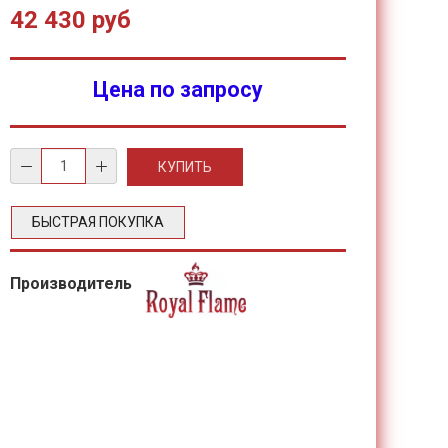
42 430 руб
Цена по запросу
БЫСТРАЯ ПОКУПКА
Производитель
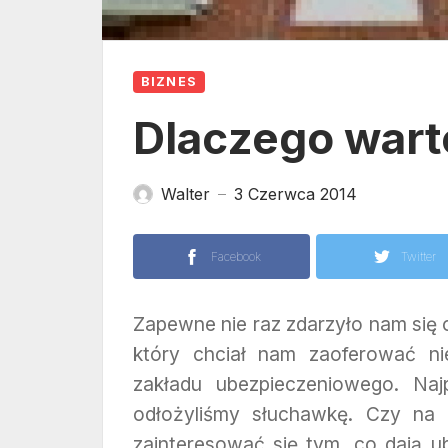
BIZNES
Dlaczego wart
Walter
3 Czerwca 2014
—
Facebook
Twitter
Zapewne nie raz zdarzyło nam się
który chciał nam zaoferować nie
zakładu ubezpieczeniowego. Naj
odłożyliśmy słuchawkę. Czy na
zainteresować się tym, co dają ub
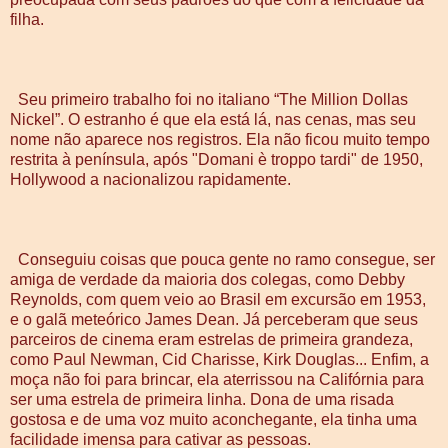
filha.
Seu primeiro trabalho foi no italiano “The Million Dollas
Nickel”. O estranho é que ela está lá, nas cenas, mas seu
nome não aparece nos registros. Ela não ficou muito tempo
restrita à península, após "Domani è troppo tardi" de 1950,
Hollywood a nacionalizou rapidamente.
Conseguiu coisas que pouca gente no ramo consegue, ser
amiga de verdade da maioria dos colegas, como Debby
Reynolds, com quem veio ao Brasil em excursão em 1953,
e o galã meteórico James Dean. Já perceberam que seus
parceiros de cinema eram estrelas de primeira grandeza,
como Paul Newman, Cid Charisse, Kirk Douglas... Enfim, a
moça não foi para brincar, ela aterrissou na Califórnia para
ser uma estrela de primeira linha. Dona de uma risada
gostosa e de uma voz muito aconchegante, ela tinha uma
facilidade imensa para cativar as pessoas.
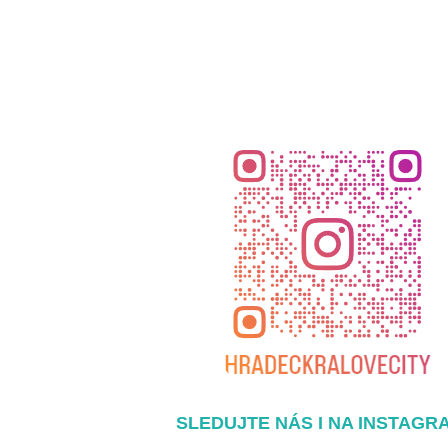
SLEDUJTE NÁS I NA INSTAGR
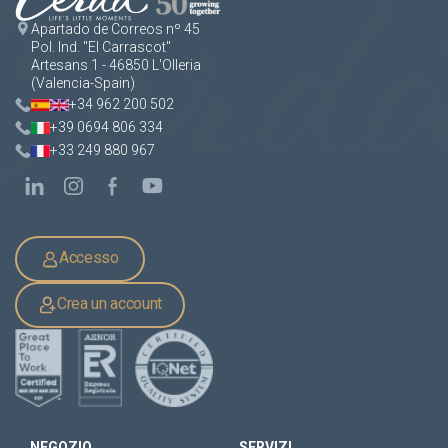
Apartado de Correos nº 45
Pol. Ind. "El Carrascot"
Artesans 1 - 46850 L'Olleria
(Valencia-Spain)
+34 962 200 502
+39 0694 806 334
+33 249 880 967
Accesso
Crea un account
NEGOZIO
SERVIZI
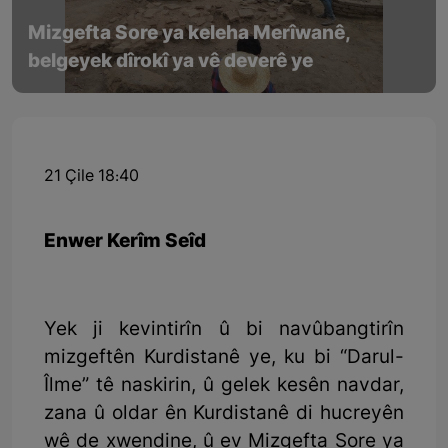
Mizgefta Sore ya keleha Merîwanê,
belgeyek dîrokî ya vê deverê ye
21 Çile 18:40
Enwer Kerîm Seîd
Yek ji kevintirîn û bi navûbangtirîn
mizgeftên Kurdistanê ye, ku bi “Darul-
Îlme” tê naskirin, û gelek kesên navdar,
zana û oldar ên Kurdistanê di hucreyên
wê de xwendine, û ev Mizgefta Sore ya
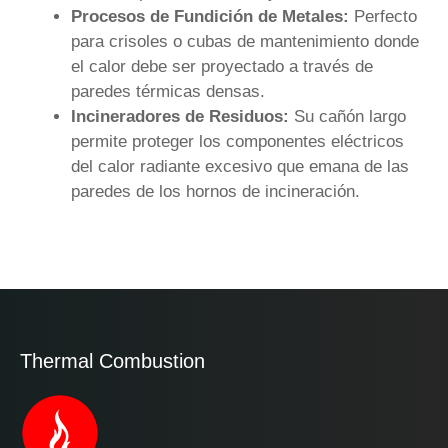
Procesos de Fundición de Metales:
Perfecto
para crisoles o cubas de mantenimiento donde
el calor debe ser proyectado a través de
paredes térmicas densas.
Incineradores de Residuos:
Su cañón largo
permite proteger los componentes eléctricos
del calor radiante excesivo que emana de las
paredes de los hornos de incineración.
Thermal Combustion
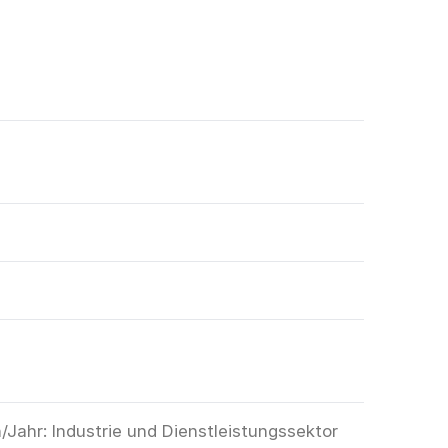
ahr: Industrie und Dienstleistungssektor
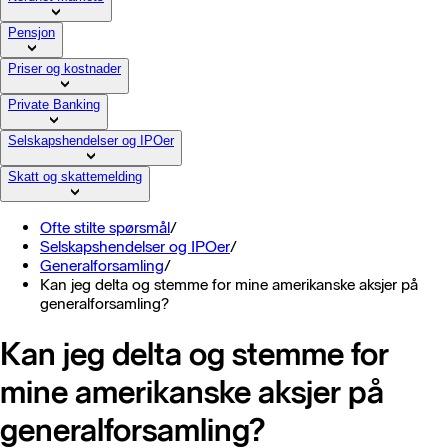
Pensjon
Priser og kostnader
Private Banking
Selskapshendelser og IPOer
Skatt og skattemelding
Ofte stilte spørsmål
/
Selskapshendelser og IPOer
/
Generalforsamling
/
Kan jeg delta og stemme for mine amerikanske aksjer på
generalforsamling?
Kan jeg delta og stemme for
mine amerikanske aksjer på
generalforsamling?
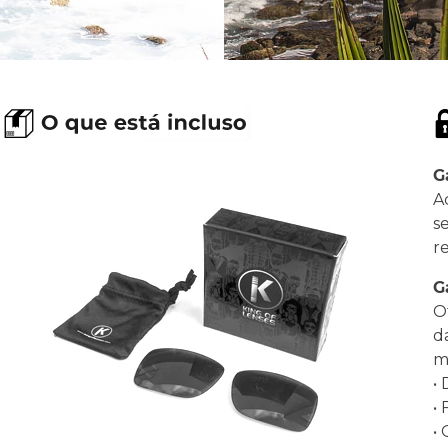
G
A
s
r
G
O
d
ma
•
•
•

Assigned task
Print, with pictures removed, exactly the lines of the records above from the top through the line containing "cenas, mas seu".

Answer for this exercise
42 430 руб
Цена по запросу
БЫСТРАЯ ПОКУПКА
Производитель
BIZNES
Dlaczego wart
Walter
3 Czerwca 2014
—
Facebook
Twitter
Zapewne nie raz zdarzyło nam się
który chciał nam zaoferować nie
zakładu ubezpieczeniowego. Naj
odłożyliśmy słuchawkę. Czy na
zainteresować się tym, co dają ub
filha.
Seu primeiro trabalho foi no italiano “The Million Dollas
Nickel”. O estranho é que ela está lá, nas cenas, mas seu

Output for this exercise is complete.